Old Securities Ban Meets Crypto Comeback: SEC Blocks Bilzerian’s Token Launch
SEC Squeezes Bilzerian’s Crypto Comeback
The U.S. District Court for the District of Columbia just slammed the door on Paul Bilzerian’s latest bid to thaw a 22-year-old asset freeze, ruling that his proposed cryptocurrency venture would violate long-standing injunctions. The decision matters because it signals the SEC’s willingness to police even decades-old fraud judgments when new digital-asset schemes appear, tightening the net around repeat offenders who try to re-enter markets through blockchain back doors.
The case traces back to a 1989 SEC enforcement action against Bilzerian for massive securities-fraud violations tied to hostile takeovers in the 1980s. After a jury found him liable, the court in 2001 issued a permanent injunction barring him and his family from “commencing or causing the commencement of any legal proceedings” without first posting a multi-million-dollar bond or obtaining court approval. Bilzerian, now pushing a plan to raise funds through a crypto token sale and related DeFi platform, asked the court to lift or narrow that injunction so he could litigate related disputes in Florida and launch the token without triggering contempt. The SEC opposed, arguing any new venture would again put investors at risk under the same fraudulent pattern.
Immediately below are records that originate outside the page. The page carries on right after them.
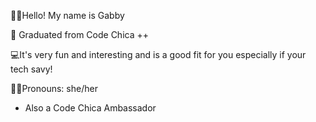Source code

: 🖐🏻Hello! My name is Gabby

💼 Graduated from Code Chica ++ 

💻It's very fun and interesting and is a good fit for you especially if your tech savy! 

👧🏻Pronouns: she/her

- Also a Code Chica Ambassador
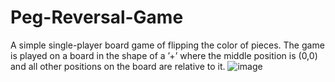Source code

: # Peg-Reversal-Game
A simple single-player board game of flipping the color of pieces. The game is played on a board in the shape of a ’+’ where the middle position is (0,0) and all other positions on the board are relative to it.
![image](https://github.com/yehiarasheed/Peg-Reversal-Game/assets/157399068/b6e86c08-0fe1-4b8e-9801-be0697be07d9)
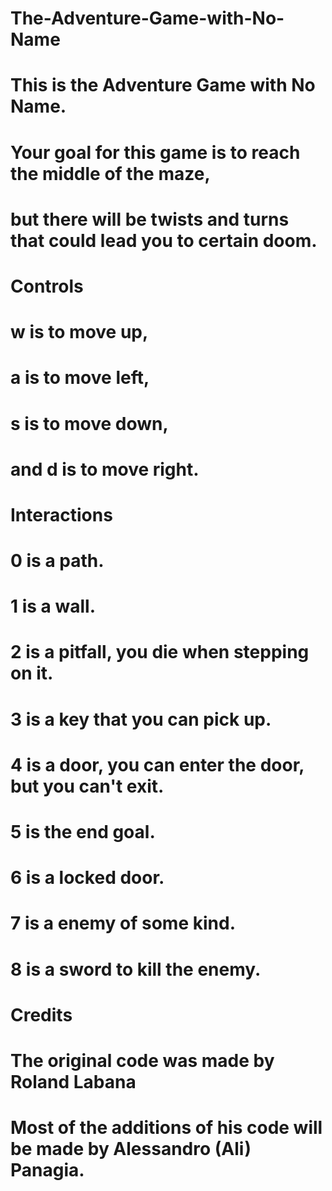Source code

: # The-Adventure-Game-with-No-Name
# This is the Adventure Game with No Name.
# Your goal for this game is to reach the middle of the maze,
# but there will be twists and turns that could lead you to certain doom.

# Controls

# w is to move up,
# a is to move left,
# s is to move down,
# and d is to move right.

# Interactions

# 0 is a path.
# 1 is a wall.
# 2 is a pitfall, you die when stepping on it.
# 3 is a key that you can pick up.
# 4 is a door, you can enter the door, but you can't exit.
# 5 is the end goal.
# 6 is a locked door.
# 7 is a enemy of some kind.
# 8 is a sword to kill the enemy.

# Credits

# The original code was made by Roland Labana
# Most of the additions of his code will be made by Alessandro (Ali) Panagia.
Judges rejected Bilzerian’s motion in full. The court held that the injunction’s plain language covers any litigation he “causes,” including suits nominally brought by his sons or controlled entities, and that launching a crypto offering would itself constitute a new securities offering subject to the same disclosure and anti-fraud rules he once flouted. Bilzerian and his family lose the chance to litigate without posting security; the SEC keeps its chokehold on his assets and reputation. Practically, the ruling freezes his proposed token project before it can reach exchanges or DeFi protocols.
In plain English, the court is saying once the SEC obtains a lifetime bar, that bar travels with the defendant into any new asset class—including crypto. The decision does not create new law on token classification, but it underscores that legacy fraud injunctions remain fully enforceable even when the underlying fraud happened before Bitcoin existed.
For markets, the ruling hands the SEC another precedent to wield against recidivists eyeing crypto launches, raising the compliance cost for anyone with a checkered enforcement history. It does little to expand or contract the agency’s authority over decentralized protocols themselves, yet it chills exchange listings and liquidity for tokens linked to enjoined promoters. Traders may now price “Bilzerian risk” into any project whose backers carry old judgments, effectively creating an informal tainted-promoter discount.
The message is simple: old securities bars still bite in the age of digital assets.